● **ITEMS**

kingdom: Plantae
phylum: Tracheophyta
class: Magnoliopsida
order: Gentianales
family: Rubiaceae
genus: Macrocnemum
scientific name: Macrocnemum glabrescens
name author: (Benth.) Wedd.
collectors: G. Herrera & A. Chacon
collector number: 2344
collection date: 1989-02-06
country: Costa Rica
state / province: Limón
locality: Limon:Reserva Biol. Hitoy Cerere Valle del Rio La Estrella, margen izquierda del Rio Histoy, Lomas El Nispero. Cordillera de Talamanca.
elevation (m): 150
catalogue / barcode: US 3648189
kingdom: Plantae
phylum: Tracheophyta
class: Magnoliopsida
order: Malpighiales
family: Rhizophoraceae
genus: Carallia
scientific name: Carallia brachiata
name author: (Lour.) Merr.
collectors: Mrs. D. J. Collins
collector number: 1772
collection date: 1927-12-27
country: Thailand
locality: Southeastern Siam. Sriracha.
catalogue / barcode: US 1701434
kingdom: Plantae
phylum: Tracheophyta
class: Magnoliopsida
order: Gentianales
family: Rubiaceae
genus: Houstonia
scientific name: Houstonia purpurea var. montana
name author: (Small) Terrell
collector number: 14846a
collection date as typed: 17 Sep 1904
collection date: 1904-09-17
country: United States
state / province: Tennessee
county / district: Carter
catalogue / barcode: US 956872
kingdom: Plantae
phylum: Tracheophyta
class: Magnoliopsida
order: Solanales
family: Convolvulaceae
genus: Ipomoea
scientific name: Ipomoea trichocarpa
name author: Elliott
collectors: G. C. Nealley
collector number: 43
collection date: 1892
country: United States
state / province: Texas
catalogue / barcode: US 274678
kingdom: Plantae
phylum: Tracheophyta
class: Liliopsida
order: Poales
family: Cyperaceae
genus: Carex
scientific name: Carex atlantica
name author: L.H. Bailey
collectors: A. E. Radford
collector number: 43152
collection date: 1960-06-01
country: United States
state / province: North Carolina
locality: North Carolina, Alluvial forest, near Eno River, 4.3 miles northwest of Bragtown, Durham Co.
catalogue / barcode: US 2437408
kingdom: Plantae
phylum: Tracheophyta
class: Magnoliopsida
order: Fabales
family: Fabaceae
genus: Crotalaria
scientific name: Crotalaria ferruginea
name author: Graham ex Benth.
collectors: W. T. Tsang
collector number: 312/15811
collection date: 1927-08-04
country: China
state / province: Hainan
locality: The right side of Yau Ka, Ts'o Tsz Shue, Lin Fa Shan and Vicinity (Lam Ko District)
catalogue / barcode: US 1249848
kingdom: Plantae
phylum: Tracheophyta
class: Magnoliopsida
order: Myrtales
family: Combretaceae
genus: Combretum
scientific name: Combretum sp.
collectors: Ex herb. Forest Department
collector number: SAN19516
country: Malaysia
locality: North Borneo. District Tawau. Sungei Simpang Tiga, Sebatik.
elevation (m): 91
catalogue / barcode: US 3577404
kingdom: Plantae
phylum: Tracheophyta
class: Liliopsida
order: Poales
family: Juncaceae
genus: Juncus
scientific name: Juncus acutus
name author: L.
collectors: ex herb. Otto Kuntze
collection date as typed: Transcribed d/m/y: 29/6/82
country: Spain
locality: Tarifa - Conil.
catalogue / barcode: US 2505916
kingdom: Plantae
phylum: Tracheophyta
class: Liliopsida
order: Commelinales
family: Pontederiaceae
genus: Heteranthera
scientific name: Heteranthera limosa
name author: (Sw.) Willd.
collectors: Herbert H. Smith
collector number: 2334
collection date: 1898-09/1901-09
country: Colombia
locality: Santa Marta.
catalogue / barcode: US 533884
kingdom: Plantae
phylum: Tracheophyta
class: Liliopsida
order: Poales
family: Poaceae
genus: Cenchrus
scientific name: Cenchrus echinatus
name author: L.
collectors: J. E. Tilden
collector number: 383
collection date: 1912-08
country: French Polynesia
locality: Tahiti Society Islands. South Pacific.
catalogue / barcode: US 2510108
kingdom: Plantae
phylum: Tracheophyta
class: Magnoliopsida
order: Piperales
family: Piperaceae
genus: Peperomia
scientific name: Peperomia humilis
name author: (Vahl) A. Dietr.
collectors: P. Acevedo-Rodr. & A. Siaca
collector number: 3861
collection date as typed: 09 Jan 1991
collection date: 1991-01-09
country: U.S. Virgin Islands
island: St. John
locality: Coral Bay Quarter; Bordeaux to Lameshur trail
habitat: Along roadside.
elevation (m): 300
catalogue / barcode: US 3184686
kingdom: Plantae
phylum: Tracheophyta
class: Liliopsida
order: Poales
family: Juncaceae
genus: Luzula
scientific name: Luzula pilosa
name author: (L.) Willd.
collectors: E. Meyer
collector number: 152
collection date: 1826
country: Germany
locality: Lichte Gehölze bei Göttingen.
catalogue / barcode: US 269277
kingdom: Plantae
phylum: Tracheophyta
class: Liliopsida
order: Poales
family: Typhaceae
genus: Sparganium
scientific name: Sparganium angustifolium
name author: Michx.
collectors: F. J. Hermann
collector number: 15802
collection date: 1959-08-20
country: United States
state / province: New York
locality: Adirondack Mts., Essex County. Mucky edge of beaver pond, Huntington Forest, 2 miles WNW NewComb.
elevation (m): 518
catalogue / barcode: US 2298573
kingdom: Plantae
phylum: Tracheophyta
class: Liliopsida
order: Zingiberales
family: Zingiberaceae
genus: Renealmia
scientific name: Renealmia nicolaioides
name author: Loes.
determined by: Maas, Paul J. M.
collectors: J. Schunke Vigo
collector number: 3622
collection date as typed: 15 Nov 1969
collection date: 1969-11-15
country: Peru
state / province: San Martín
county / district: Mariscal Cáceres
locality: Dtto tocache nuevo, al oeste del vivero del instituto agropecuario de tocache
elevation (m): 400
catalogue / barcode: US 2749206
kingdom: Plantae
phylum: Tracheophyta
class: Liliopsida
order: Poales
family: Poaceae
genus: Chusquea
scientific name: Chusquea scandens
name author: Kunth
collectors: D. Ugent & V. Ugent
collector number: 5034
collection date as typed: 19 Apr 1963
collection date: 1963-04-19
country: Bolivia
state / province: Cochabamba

● **AIM**
Return every line of the listing above unchanged and in the same order.

● **RESPONSE**
kingdom: Plantae
phylum: Tracheophyta
class: Magnoliopsida
order: Gentianales
family: Rubiaceae
genus: Macrocnemum
scientific name: Macrocnemum glabrescens
name author: (Benth.) Wedd.
collectors: G. Herrera & A. Chacon
collector number: 2344
collection date: 1989-02-06
country: Costa Rica
state / province: Limón
locality: Limon:Reserva Biol. Hitoy Cerere Valle del Rio La Estrella, margen izquierda del Rio Histoy, Lomas El Nispero. Cordillera de Talamanca.
elevation (m): 150
catalogue / barcode: US 3648189
kingdom: Plantae
phylum: Tracheophyta
class: Magnoliopsida
order: Malpighiales
family: Rhizophoraceae
genus: Carallia
scientific name: Carallia brachiata
name author: (Lour.) Merr.
collectors: Mrs. D. J. Collins
collector number: 1772
collection date: 1927-12-27
country: Thailand
locality: Southeastern Siam. Sriracha.
catalogue / barcode: US 1701434
kingdom: Plantae
phylum: Tracheophyta
class: Magnoliopsida
order: Gentianales
family: Rubiaceae
genus: Houstonia
scientific name: Houstonia purpurea var. montana
name author: (Small) Terrell
collector number: 14846a
collection date as typed: 17 Sep 1904
collection date: 1904-09-17
country: United States
state / province: Tennessee
county / district: Carter
catalogue / barcode: US 956872
kingdom: Plantae
phylum: Tracheophyta
class: Magnoliopsida
order: Solanales
family: Convolvulaceae
genus: Ipomoea
scientific name: Ipomoea trichocarpa
name author: Elliott
collectors: G. C. Nealley
collector number: 43
collection date: 1892
country: United States
state / province: Texas
catalogue / barcode: US 274678
kingdom: Plantae
phylum: Tracheophyta
class: Liliopsida
order: Poales
family: Cyperaceae
genus: Carex
scientific name: Carex atlantica
name author: L.H. Bailey
collectors: A. E. Radford
collector number: 43152
collection date: 1960-06-01
country: United States
state / province: North Carolina
locality: North Carolina, Alluvial forest, near Eno River, 4.3 miles northwest of Bragtown, Durham Co.
catalogue / barcode: US 2437408
kingdom: Plantae
phylum: Tracheophyta
class: Magnoliopsida
order: Fabales
family: Fabaceae
genus: Crotalaria
scientific name: Crotalaria ferruginea
name author: Graham ex Benth.
collectors: W. T. Tsang
collector number: 312/15811
collection date: 1927-08-04
country: China
state / province: Hainan
locality: The right side of Yau Ka, Ts'o Tsz Shue, Lin Fa Shan and Vicinity (Lam Ko District)
catalogue / barcode: US 1249848
kingdom: Plantae
phylum: Tracheophyta
class: Magnoliopsida
order: Myrtales
family: Combretaceae
genus: Combretum
scientific name: Combretum sp.
collectors: Ex herb. Forest Department
collector number: SAN19516
country: Malaysia
locality: North Borneo. District Tawau. Sungei Simpang Tiga, Sebatik.
elevation (m): 91
catalogue / barcode: US 3577404
kingdom: Plantae
phylum: Tracheophyta
class: Liliopsida
order: Poales
family: Juncaceae
genus: Juncus
scientific name: Juncus acutus
name author: L.
collectors: ex herb. Otto Kuntze
collection date as typed: Transcribed d/m/y: 29/6/82
country: Spain
locality: Tarifa - Conil.
catalogue / barcode: US 2505916
kingdom: Plantae
phylum: Tracheophyta
class: Liliopsida
order: Commelinales
family: Pontederiaceae
genus: Heteranthera
scientific name: Heteranthera limosa
name author: (Sw.) Willd.
collectors: Herbert H. Smith
collector number: 2334
collection date: 1898-09/1901-09
country: Colombia
locality: Santa Marta.
catalogue / barcode: US 533884
kingdom: Plantae
phylum: Tracheophyta
class: Liliopsida
order: Poales
family: Poaceae
genus: Cenchrus
scientific name: Cenchrus echinatus
name author: L.
collectors: J. E. Tilden
collector number: 383
collection date: 1912-08
country: French Polynesia
locality: Tahiti Society Islands. South Pacific.
catalogue / barcode: US 2510108
kingdom: Plantae
phylum: Tracheophyta
class: Magnoliopsida
order: Piperales
family: Piperaceae
genus: Peperomia
scientific name: Peperomia humilis
name author: (Vahl) A. Dietr.
collectors: P. Acevedo-Rodr. & A. Siaca
collector number: 3861
collection date as typed: 09 Jan 1991
collection date: 1991-01-09
country: U.S. Virgin Islands
island: St. John
locality: Coral Bay Quarter; Bordeaux to Lameshur trail
habitat: Along roadside.
elevation (m): 300
catalogue / barcode: US 3184686
kingdom: Plantae
phylum: Tracheophyta
class: Liliopsida
order: Poales
family: Juncaceae
genus: Luzula
scientific name: Luzula pilosa
name author: (L.) Willd.
collectors: E. Meyer
collector number: 152
collection date: 1826
country: Germany
locality: Lichte Gehölze bei Göttingen.
catalogue / barcode: US 269277
kingdom: Plantae
phylum: Tracheophyta
class: Liliopsida
order: Poales
family: Typhaceae
genus: Sparganium
scientific name: Sparganium angustifolium
name author: Michx.
collectors: F. J. Hermann
collector number: 15802
collection date: 1959-08-20
country: United States
state / province: New York
locality: Adirondack Mts., Essex County. Mucky edge of beaver pond, Huntington Forest, 2 miles WNW NewComb.
elevation (m): 518
catalogue / barcode: US 2298573
kingdom: Plantae
phylum: Tracheophyta
class: Liliopsida
order: Zingiberales
family: Zingiberaceae
genus: Renealmia
scientific name: Renealmia nicolaioides
name author: Loes.
determined by: Maas, Paul J. M.
collectors: J. Schunke Vigo
collector number: 3622
collection date as typed: 15 Nov 1969
collection date: 1969-11-15
country: Peru
state / province: San Martín
county / district: Mariscal Cáceres
locality: Dtto tocache nuevo, al oeste del vivero del instituto agropecuario de tocache
elevation (m): 400
catalogue / barcode: US 2749206
kingdom: Plantae
phylum: Tracheophyta
class: Liliopsida
order: Poales
family: Poaceae
genus: Chusquea
scientific name: Chusquea scandens
name author: Kunth
collectors: D. Ugent & V. Ugent
collector number: 5034
collection date as typed: 19 Apr 1963
collection date: 1963-04-19
country: Bolivia
state / province: Cochabamba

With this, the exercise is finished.